After reading Callard’s essay and the responses, I am still left with the question: Why the need for revenge? I can easily understand and sympathize with the anger, but not with the need for revenge. I think one possible answer is that revenge is fueled by our own anger towards something we can’t let go of. It’s easy to get stuck in the past instead of “just” learning from it and then trying to overcome it. There is a need to make sure that it will not repeat itself, and this may be achieved through social experiments, education, new norms and values, etc.
Thus, while anger can be productive and morally beneficial, it is only so, I believe, when it doesn’t lead to never-ending bitterness, self-righteousness and revenge. For example, Callard claims that once you have reason to be angry, you have reason to be angry forever, but I do not find her argument and examples convincing, and I also believe she is wrong.
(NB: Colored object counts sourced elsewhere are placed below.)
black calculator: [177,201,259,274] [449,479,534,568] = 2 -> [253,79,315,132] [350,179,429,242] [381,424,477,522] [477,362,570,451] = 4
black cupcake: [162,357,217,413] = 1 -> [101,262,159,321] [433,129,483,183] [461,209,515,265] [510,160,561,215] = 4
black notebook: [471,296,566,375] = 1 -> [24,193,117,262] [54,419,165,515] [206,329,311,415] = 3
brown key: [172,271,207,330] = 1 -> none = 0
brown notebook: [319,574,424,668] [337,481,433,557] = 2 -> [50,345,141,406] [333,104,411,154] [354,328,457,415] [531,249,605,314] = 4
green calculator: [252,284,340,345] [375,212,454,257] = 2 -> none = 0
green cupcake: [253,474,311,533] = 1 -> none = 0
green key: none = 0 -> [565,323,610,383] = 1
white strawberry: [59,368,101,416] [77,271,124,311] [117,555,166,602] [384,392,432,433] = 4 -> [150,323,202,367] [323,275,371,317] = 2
Overcoming problems doesn’t necessarily require revenge; it calls rather, for a more creative approach that starts to build foundations for a future where people can experience equality, justice, and peace, while freely experimenting with different ways of living.
With Nietzsche, I see revenge as resignation or resentment, which contrasts with trying to create new values, for example, through critical and innovative thinking. Critical thinking is a constructive example of the value of anger: a critique is actually something joyous because it has the potential to make us a little bit wiser, provided it is based on facts and convincing argument rather than on feelings and opinions.
In her final reply to all the responses, Callard writes that anger is not only in one’s own self-interest. For example, I can be angry when other people suffer. And yet, despite this claim, it appears to me that the revenge she speaks of is always personal. Even when she proposes that “Love is a kind of attachment,” as in loving people who embody justice or equality, I fear that this too can easily lead to an attachment to one’s personal feelings about what constitutes equality and justice. Vanity, egoism, and narcissism are close by.
Another way to define love could be by relating it to freedom—that is by being unattached and open to the continual process of becoming someone else. Søren Kierkegaard once wrote in a letter that “freedom is the element of love.” A simplistic interpretation of this could be that it is only unfree people who seek revenge. This is because it is only free people who are ready to set their egos aside and go where the truth takes them.
I have dealt mostly with Callard’s essay, but the real strength of this book comes not only from her essay but also from all the responses. On Anger is an example of how rich and beneficial it can be to participate in a philosophical discussion—even if you, like me, are sitting on a bench in a park.
Finn Janning, PhD, a writer and a philosopher.